Aqueles que se adequarem às especificidades exigidas pelo Programa e contratarem as linhas de crédito no âmbito do Pronampe assumirão contratualmente a obrigação de fornecer informações verídicas e de preservar o quantitativo de empregados em número igual ou superior ao verificado na data da publicação desta Lei, no período compreendido entre a data da contratação da linha de crédito e o 60º (sexagésimo) dia após o recebimento da última parcela da linha de crédito.  O não atendimento a qualquer uma das obrigações citadas anteriormente implicará o vencimento antecipado da dívida pela instituição financeira.

Vale ressaltar que o programa não abrangerá aquelas empresas que possuam condenação relacionada a trabalho em condições análogas às de escravo ou a trabalho infantil e que o crédito recebido não poderá ser distribuído como lucros e dividendos entre os sócios.

No âmbito do Pronampe, as instituições financeiras participantes poderão formalizar operações de crédito até 3 meses após essa Lei entrar em vigor, sendo prorrogáveis por mais 3 meses desde que a taxa de juros anual máxima seja igual à taxa do Sistema Especial de Liquidação e de Custódia (Selic), acrescida de 1,25% (um inteiro e vinte e cinco centésimos por cento) sobre o valor concedido, observado o prazo de 36 meses para o pagamento.

Como forma de agilizar e flexibilizar a concessão de crédito, as instituições financeiras participantes do Pronampe ficam dispensadas de cumprir algumas exigências, como requerer comprovante de quitação eleitoral ou documento correspondente para realizar empréstimos, antes exigido pelo art. 7º, § 1º, IV, da Lei n 4.737/1965; requerer o Certificado de Regularidade do FGTS, antes exigido pelo art. 27, b,c, da Lei nº 8.036/1990; requerer Certidão Negativa de Débito (CND) ou documento equiparável, antes exigido pelo art. 10, da Lei nº 8.870/1994; dentre outras.

Caberá ao Banco Central do Brasil fiscalizar o cumprimento das condições estabelecidas para as operações de crédito realizadas no âmbito do Programa e, em conjunto com o Conselho Monetário Nacional, poderá disciplinar os aspectos necessários para operacionalizar e fiscalizar as instituições participantes do Pronampe.

A Lei que institui o Programa Nacional de Apoio às Microempresas e Empresas de Pequeno Porte, faz alterações no Programa Nacional de Microcrédito Produtivo Orientado (PNMPO).  Antes, o PNMPO era de competência do Ministério do Trabalho.
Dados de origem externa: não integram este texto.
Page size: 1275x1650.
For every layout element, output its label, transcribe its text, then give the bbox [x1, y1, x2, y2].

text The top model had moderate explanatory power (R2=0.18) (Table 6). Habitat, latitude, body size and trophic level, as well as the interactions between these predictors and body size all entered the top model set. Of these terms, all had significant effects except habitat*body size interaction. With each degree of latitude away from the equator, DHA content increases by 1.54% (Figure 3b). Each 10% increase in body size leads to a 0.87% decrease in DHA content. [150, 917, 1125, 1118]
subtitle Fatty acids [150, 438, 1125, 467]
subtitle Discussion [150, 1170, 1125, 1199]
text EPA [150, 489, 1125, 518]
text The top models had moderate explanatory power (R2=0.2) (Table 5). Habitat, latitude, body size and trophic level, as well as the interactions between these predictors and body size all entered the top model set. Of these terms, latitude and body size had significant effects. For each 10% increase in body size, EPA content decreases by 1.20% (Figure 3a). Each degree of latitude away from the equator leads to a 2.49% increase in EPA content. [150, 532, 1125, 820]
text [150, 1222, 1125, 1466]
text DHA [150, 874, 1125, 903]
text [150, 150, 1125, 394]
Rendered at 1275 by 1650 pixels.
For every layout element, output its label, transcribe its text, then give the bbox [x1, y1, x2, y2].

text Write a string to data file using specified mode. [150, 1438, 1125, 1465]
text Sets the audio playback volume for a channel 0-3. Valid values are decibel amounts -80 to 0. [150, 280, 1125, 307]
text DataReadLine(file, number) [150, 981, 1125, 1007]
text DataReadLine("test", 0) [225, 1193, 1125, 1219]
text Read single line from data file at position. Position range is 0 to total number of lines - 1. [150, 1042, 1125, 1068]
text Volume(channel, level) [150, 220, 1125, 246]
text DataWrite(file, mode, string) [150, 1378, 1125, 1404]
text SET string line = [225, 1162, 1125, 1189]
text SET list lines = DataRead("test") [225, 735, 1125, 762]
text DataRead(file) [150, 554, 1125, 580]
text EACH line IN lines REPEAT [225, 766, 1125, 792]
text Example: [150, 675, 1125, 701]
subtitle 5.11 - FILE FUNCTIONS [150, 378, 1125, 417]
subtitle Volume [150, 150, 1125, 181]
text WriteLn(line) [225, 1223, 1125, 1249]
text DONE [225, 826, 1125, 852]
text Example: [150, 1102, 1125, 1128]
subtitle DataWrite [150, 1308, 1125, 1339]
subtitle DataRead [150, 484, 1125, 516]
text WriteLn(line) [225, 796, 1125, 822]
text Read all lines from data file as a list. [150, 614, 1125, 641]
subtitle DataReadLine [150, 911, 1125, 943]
Agora, compete ao Ministério da Economia. Com a nova redação, agentes de crédito no geral,  correspondentes no País, bem como Empresas Simples de Crédito (ESCs) passam a ser entidades autorizadas a operar ou participar do PNMPO.

Revoga-se o §4º do art. 1º da Lei nº 13.636/2018, ou seja, é dispensado o primeiro contato com os empreendedores de forma presencial para fins de orientação e obtenção de crédito.
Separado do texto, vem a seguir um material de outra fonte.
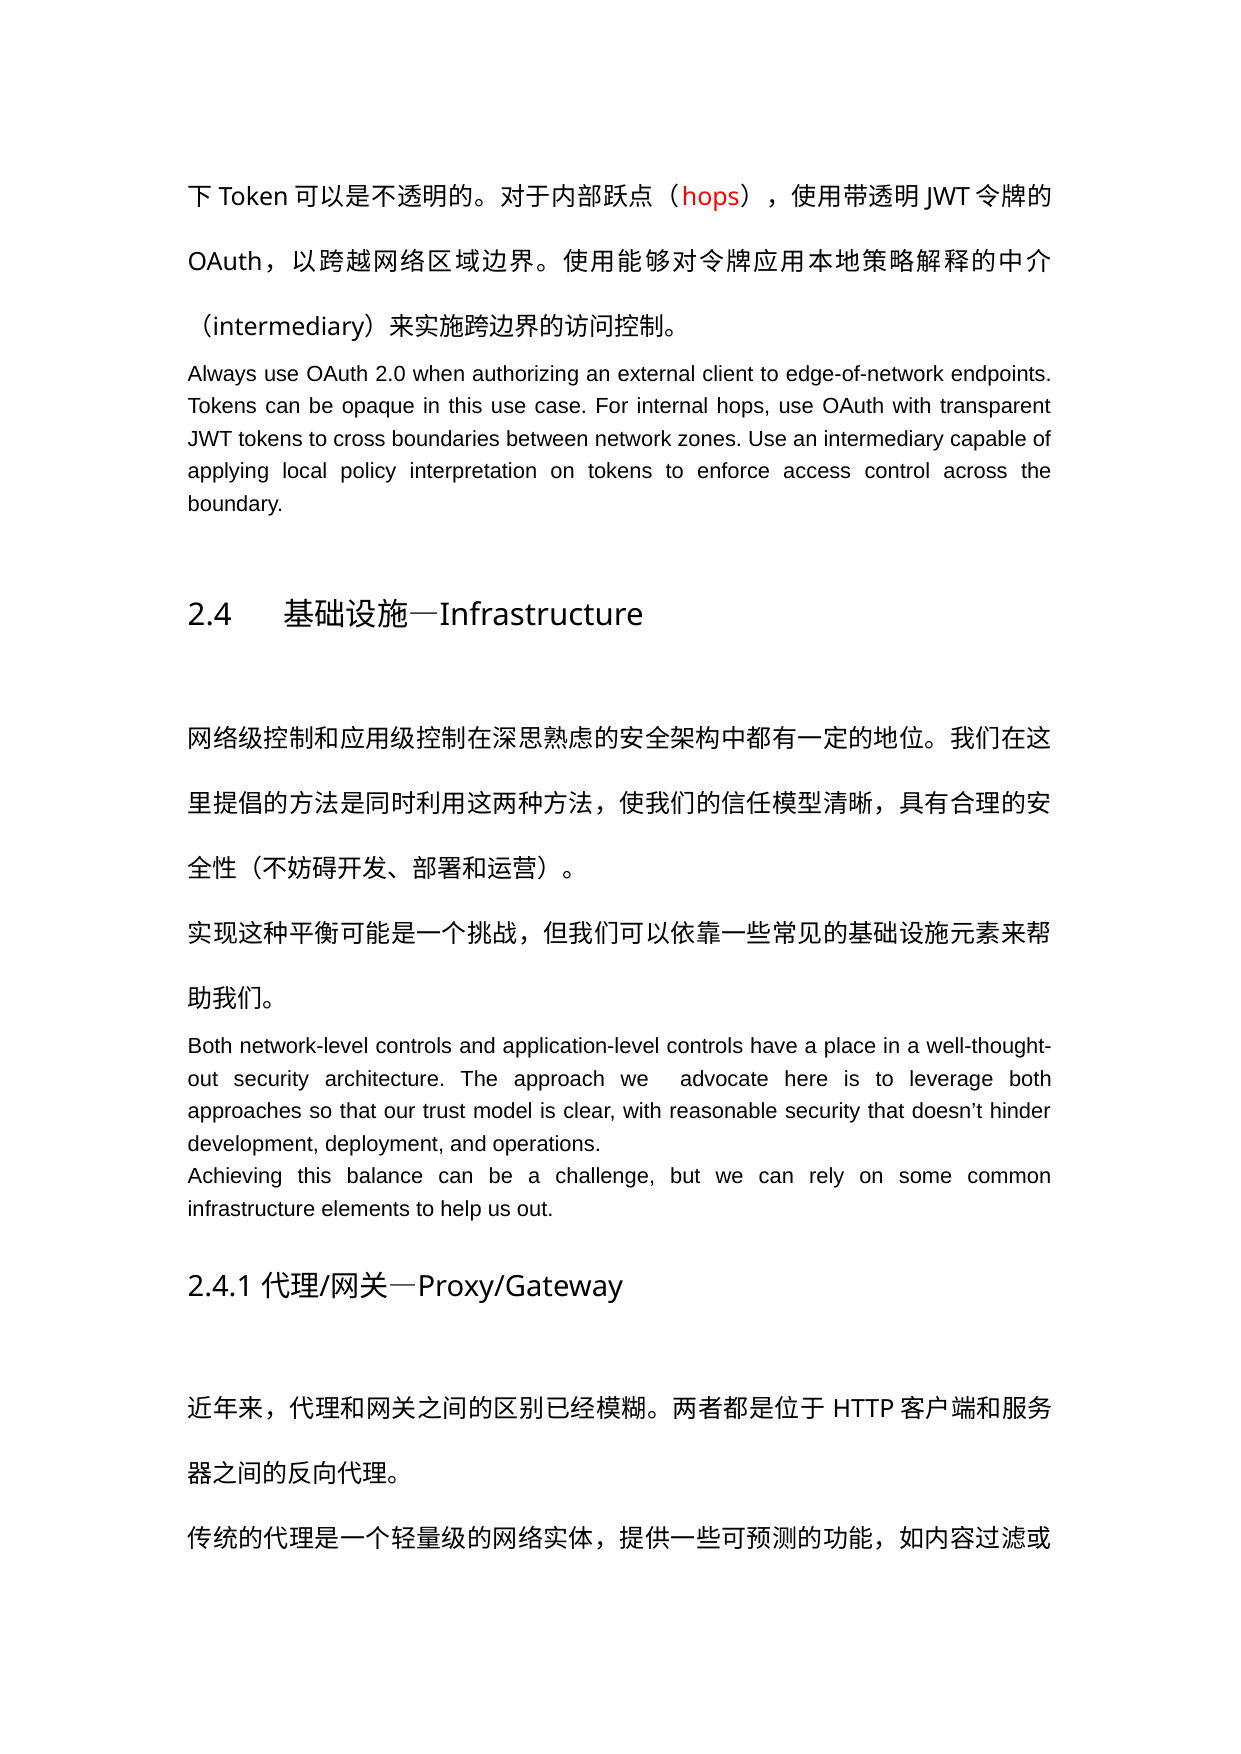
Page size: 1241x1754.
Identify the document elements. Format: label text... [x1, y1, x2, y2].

text Both network-level controls and application-level controls have a place in a well-thought-out security architecture. The approach we advocate here is to leverage both approaches so that our trust model is clear, with reasonable security that doesn’t hinder development, deployment, and operations. [187, 1029, 1053, 1159]
text 近年来，代理和网关之间的区别已经模糊。两者都是位于HTTP客户端和服务器之间的反向代理。 [187, 1374, 1053, 1504]
text 网络级控制和应用级控制在深思熟虑的安全架构中都有一定的地位。我们在这里提倡的方法是同时利用这两种方法，使我们的信任模型清晰，具有合理的安全性（不妨碍开发、部署和运营）。 [187, 704, 1053, 899]
subtitle 基础设施—Infrastructure [187, 579, 1053, 644]
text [187, 162, 1053, 357]
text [187, 1504, 1053, 1569]
subtitle 2.4.1 代理/网关—Proxy/Gateway [187, 1251, 1053, 1316]
text Achieving this balance can be a challenge, but we can rely on some common infrastructure elements to help us out. [187, 1159, 1053, 1224]
text Always use OAuth 2.0 when authorizing an external client to edge-of-network endpoints. Tokens can be opaque in this use case. For internal hops, use OAuth with transparent JWT tokens to cross boundaries between network zones. Use an intermediary capable of applying local policy interpretation on tokens to enforce access control across the boundary. [187, 357, 1053, 519]
text 实现这种平衡可能是一个挑战，但我们可以依靠一些常见的基础设施元素来帮助我们。 [187, 899, 1053, 1029]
No âmbito da Lei nº 10.735/2003, o Conselho Monetário Nacional poderá, com base em critérios de proporcionalidade e de eficiência e observada a isonomia de tratamento para efeito de manutenção de livre e justa concorrência, isentar parte das instituições da mesma Lei do cumprimento do direcionamento dos depósitos à vista com o objetivo de assegurar o funcionamento regular das instituições desobrigadas e a aplicação efetiva dos recursos em operações de crédito.

Conforme inclusão na Lei nº 9.790/1999, não constituem impedimento à qualificação como Organização da Sociedade Civil de Interesse Público as operações destinadas a microcrédito realizadas com instituições financeiras na forma de recebimento de repasses, venda de operações realizadas ou atuação como mandatárias.
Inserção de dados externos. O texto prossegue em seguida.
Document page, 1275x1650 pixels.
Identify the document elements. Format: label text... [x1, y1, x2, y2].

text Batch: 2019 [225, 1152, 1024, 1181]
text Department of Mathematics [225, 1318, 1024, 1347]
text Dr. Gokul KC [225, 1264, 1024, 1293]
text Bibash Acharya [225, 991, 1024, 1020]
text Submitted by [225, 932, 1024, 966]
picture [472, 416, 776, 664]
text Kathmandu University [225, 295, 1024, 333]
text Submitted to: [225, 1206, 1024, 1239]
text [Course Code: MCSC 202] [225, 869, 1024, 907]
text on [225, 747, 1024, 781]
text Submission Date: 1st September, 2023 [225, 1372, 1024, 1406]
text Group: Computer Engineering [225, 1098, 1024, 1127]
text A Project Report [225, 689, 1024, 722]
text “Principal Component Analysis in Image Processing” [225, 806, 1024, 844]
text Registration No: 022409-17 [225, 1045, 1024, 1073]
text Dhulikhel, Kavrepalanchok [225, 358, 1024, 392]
Em síntese, o Pronampe é um instrumento que visa ao aumento e à potencialização do que é compreendido como pequeno negócio. Com a recessão econômica agravada pela pandemia, entende-se que o Programa objetiva garantir o funcionamento da atividade dos microempresários como forma de minimizar as consequências do Coronavírus com a concessão de crédito especial no valor total de R$ 15,9 bilhões.